Autárquicas em Santa Maria da Feira: “fogaceiros” optam há 35 anos pelo bipartidarismo

Desde 1989 que não há um vereador "fogaceiro" fora do PS ou do PSD. Depois de 40 anos com apenas dois presidentes eleitos e sem nunca deixar de ser "laranja", o concelho vê chegar oito candidatos.

No concelho mais laranja do distrito de Aveiro, nem uma “Viagem Medieval em Santa Maria da Feira” permitiria encontrar um presidente da Câmara eleito por outro partido que não o PSD. Nunca, em quase 50 anos de eleições autárquicas, ganhou outro partido para lá do PSD. Nas últimas quatro décadas, apenas dois presidentes foram escolhidos pelos “fogaceiros”, e só uma vez o presidente da Câmara governou em minoria.

Tarefas a realizar
1. Com base no texto sobre as autárquicas em Santa Maria da Feira, explique em uma a três frases por que se afirma que os "fogaceiros" optam há 35 anos pelo bipartidarismo.
2. De acordo com o texto sobre as autárquicas em Santa Maria da Feira, quantos candidatos chegam agora ao concelho?
3. Prolongue o texto sobre as autárquicas em Santa Maria da Feira a partir da última frase apresentada.
Os registos não fazem falta para resolver o trabalho proposto.

Registos de dados
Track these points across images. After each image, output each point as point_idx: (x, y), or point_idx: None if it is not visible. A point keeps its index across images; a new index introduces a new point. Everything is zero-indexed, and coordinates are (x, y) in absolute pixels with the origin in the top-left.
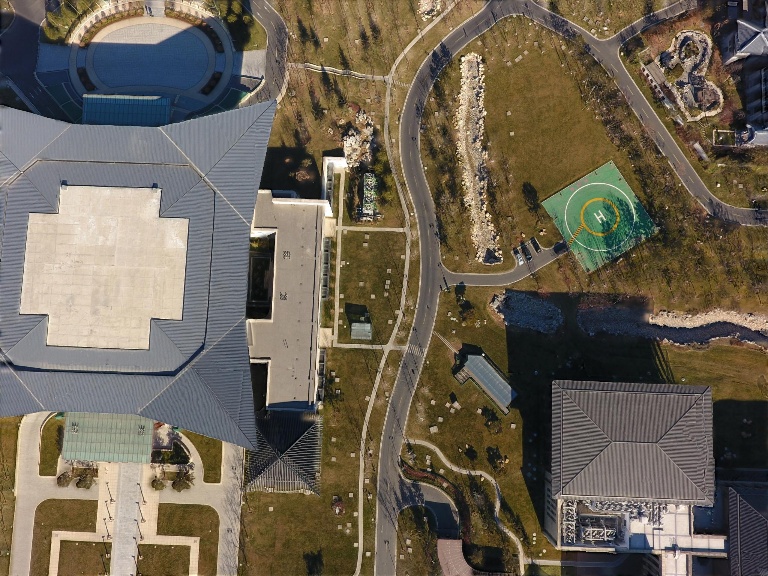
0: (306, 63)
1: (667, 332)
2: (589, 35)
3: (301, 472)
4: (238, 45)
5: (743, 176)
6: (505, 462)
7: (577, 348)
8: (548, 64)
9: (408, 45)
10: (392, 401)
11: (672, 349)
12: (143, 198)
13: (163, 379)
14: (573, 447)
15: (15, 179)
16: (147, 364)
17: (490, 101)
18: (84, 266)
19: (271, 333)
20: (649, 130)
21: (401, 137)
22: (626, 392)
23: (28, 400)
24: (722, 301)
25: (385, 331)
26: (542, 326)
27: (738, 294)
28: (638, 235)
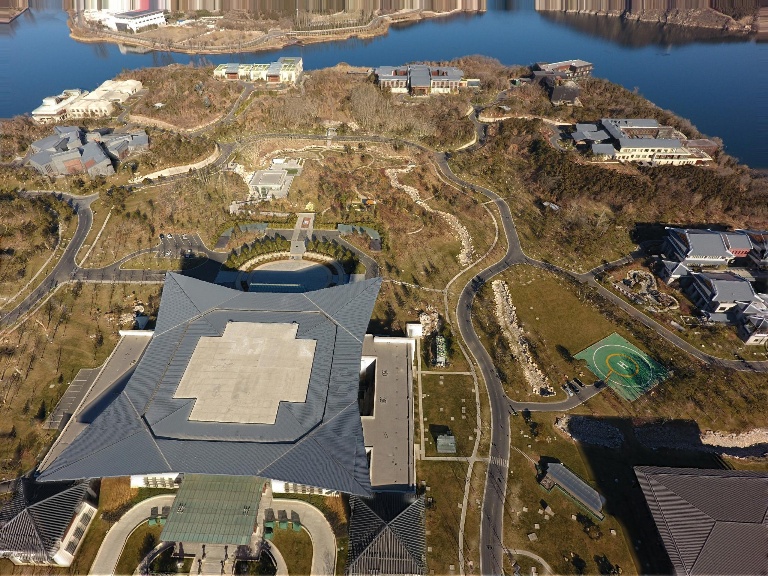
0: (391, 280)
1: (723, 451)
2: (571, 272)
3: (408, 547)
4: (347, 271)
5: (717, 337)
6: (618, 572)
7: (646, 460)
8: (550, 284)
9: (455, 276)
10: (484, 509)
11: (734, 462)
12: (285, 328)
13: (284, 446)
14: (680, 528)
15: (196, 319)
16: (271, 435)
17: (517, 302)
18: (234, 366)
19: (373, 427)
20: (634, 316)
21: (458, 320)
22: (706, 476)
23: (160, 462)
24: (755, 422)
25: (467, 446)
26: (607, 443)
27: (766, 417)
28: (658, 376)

==

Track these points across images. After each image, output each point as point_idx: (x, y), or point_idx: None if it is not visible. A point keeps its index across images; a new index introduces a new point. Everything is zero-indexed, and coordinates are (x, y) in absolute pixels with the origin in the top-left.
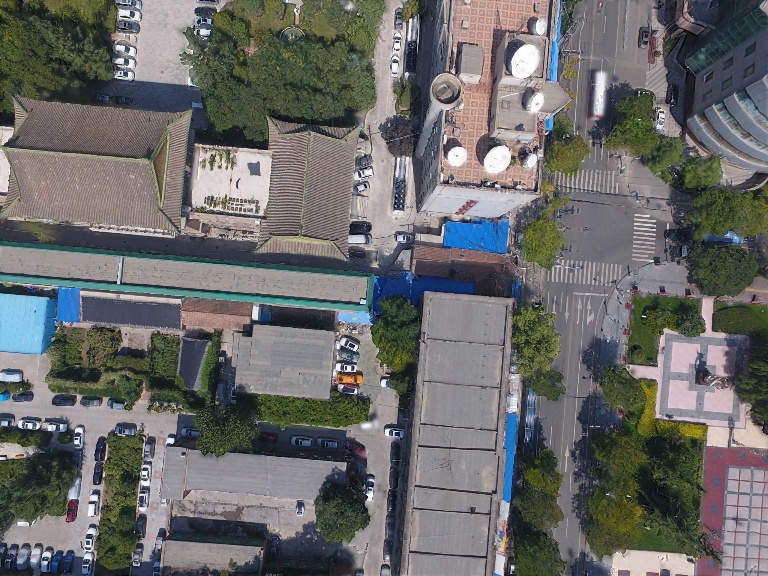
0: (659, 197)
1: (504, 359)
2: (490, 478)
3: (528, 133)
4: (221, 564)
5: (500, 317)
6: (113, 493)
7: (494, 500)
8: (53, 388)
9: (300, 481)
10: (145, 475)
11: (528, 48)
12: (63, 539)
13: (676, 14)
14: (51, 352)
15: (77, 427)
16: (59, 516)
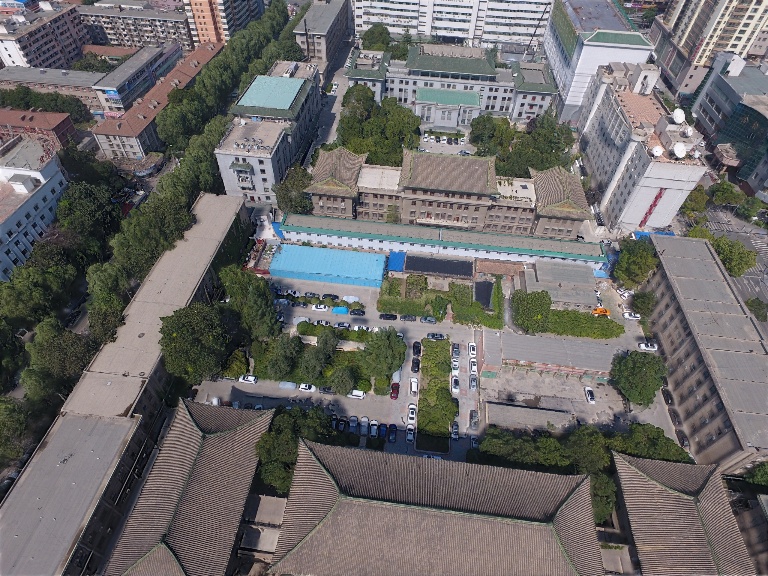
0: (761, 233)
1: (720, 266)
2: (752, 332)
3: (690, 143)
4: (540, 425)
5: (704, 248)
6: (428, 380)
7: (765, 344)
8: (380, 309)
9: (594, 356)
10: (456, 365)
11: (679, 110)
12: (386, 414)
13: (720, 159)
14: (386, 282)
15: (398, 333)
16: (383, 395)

Respostas por tarefa
1. Porque, desde 1989, não há nenhum vereador "fogaceiro" eleito fora do PS ou do PSD.

2. Oito candidatos.

3.
A primeira eleição autárquica de sempre em Portugal, em 1976, deu uma maioria relativa ao PSD, com os mesmos quatro mandatos que o PS e o CDS dono da nona cadeira da veração. Mas não se tome por certa a colaboração à direita. Aquele ainda era o CDS que em 1978 se uniu ao PS para governar o país, com o atual presidente da Câmara de Sintra, Basílio Horta, a assumir pelos democratas-cristãos a pasta do Comércio e Turismo no Governo de Mário Soares.

Um partido que, com Freitas do Amaral, “defendia a equidistância [como] valor fundamental para que o CDS chegasse ao poder. Ele defendia mesmo a constituição do partido como um partido de charneira”, asseguraria Manuel Monteiro em 1992, então acabado de chegar ao CDS, que depois tornou em CDS-PP.

Os comunistas tiveram um mandato em 1979, o CDS voltaria a eleger um vereador na década de 1980, mas a partir de 1989 Santa Maria da Feira tornou-se, simplesmente, um bastião do bipartidarismo com maioria do PSD.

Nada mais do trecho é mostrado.